Years back when I was still earning a living through writing and maintaining codes, I’d a colleague, a System Engineer who is looking after the servers that our application was running on. As with any application, ours had bugs too. And, occasionally, the bugs surfaced, bring about a service disruption. This affected quite a lot of users, and naturally our first response was to restore the service (incident management).
Our colleague, however, was more focused on problem resolution. A scheduled weekly restart at off-peak hours were not acceptable. Likewise, we cannot be always increasing the heap size to address OOM issue. He would insist on fixing the problem instead of having quick fixes. At that point of time, these did frustrate me.

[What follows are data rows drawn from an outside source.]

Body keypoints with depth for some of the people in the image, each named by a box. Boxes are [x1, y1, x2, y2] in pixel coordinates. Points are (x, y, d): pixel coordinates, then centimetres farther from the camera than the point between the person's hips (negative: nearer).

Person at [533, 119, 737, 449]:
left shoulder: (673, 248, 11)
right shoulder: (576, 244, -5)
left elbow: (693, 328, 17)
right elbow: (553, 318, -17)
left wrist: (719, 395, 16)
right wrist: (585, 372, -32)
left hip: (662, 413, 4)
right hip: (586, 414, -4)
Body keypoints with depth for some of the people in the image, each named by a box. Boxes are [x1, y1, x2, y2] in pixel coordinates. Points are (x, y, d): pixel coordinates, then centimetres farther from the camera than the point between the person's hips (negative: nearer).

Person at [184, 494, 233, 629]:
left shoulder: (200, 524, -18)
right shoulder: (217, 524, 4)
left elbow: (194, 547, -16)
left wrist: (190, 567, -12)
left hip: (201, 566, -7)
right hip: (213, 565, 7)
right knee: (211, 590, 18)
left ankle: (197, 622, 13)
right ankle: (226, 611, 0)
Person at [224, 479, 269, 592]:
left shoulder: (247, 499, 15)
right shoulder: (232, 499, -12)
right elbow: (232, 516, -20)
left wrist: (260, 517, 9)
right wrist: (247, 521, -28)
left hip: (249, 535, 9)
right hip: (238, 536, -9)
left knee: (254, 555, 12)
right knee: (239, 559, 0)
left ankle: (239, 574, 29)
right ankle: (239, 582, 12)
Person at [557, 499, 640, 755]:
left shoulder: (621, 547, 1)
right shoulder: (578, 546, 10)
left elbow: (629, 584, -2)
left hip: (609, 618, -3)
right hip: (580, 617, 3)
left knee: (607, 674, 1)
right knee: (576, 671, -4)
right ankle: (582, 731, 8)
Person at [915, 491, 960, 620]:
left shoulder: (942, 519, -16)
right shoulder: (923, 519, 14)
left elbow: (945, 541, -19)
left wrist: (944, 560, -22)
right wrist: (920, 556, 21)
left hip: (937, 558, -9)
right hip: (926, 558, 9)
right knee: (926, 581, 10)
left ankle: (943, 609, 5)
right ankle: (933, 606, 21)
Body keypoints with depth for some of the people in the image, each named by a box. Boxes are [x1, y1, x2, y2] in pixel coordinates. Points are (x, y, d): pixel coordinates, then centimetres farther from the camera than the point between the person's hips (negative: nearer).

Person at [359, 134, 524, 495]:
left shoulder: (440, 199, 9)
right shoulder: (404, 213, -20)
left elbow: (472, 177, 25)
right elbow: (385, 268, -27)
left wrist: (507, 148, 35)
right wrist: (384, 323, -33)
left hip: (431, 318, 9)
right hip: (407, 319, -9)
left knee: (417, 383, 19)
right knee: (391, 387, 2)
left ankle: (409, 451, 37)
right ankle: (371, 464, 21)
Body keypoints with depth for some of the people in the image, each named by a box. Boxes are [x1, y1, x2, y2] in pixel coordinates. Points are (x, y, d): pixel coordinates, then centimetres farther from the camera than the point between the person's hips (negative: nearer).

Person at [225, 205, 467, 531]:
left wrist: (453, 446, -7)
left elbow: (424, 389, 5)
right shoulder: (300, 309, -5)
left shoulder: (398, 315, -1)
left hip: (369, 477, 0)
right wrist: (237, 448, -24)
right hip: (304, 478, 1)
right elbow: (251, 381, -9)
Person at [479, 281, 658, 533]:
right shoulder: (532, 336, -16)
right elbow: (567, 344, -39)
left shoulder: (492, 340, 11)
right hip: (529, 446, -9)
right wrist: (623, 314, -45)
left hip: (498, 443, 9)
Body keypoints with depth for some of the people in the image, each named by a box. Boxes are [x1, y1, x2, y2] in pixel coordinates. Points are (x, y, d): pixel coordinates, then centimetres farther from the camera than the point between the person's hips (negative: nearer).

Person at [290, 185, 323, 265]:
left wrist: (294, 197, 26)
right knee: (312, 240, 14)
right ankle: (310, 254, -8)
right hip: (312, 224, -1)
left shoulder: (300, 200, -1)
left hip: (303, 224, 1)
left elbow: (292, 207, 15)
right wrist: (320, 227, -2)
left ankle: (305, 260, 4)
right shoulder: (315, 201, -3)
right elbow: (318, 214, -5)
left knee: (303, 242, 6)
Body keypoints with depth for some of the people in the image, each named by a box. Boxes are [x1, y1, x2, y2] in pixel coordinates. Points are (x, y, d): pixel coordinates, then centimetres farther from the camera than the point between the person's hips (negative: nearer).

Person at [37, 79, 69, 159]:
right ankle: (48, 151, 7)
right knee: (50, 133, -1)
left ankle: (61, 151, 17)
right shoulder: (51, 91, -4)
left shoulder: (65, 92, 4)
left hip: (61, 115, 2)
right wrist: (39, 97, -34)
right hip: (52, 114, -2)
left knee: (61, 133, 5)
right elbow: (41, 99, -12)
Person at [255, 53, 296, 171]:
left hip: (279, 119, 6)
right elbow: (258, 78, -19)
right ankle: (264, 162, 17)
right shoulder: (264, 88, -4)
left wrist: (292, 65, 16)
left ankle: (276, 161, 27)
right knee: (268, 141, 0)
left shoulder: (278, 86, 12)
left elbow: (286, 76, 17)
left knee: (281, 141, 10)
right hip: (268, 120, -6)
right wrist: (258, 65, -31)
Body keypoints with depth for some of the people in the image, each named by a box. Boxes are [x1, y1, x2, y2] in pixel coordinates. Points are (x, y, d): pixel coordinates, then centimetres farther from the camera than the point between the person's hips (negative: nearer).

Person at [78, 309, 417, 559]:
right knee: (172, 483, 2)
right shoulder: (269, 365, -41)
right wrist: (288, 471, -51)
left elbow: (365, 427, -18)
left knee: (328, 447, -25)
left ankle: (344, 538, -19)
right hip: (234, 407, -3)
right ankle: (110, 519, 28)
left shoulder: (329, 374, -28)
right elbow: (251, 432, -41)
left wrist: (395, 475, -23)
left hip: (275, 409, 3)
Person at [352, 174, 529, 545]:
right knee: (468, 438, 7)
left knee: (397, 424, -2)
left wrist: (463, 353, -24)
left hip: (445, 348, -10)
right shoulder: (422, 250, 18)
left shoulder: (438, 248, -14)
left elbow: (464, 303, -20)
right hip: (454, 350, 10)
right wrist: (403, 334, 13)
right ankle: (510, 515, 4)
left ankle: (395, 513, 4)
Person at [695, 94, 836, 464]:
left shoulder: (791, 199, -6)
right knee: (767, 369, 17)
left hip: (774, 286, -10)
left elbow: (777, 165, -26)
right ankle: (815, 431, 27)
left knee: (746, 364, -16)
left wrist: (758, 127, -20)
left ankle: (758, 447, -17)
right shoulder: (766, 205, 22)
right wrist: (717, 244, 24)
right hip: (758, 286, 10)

Back then, I was still green and lacked ITIL knowledge. Now, I begin to appreciate that our quick fix or workarounds were not wrong, our intention was to quickly restore the service so that business continues as usual. My colleague was not wrong either, for insisting on problem resolution.
Through the hard way of learning, I come to realize that not all problems have a solution and sometimes, a workaround could actually become the permanent fix to a problem. Not to mention that problem resolution takes time, and while searching for the answer, business must continue and hence, a workaround if available can provide the required time.
Perhaps what was missing at that time was the ITIL training for both the application teams and our system engineers. If we knew what were incident and problem management, perhaps both teams could have worked together with better synergy.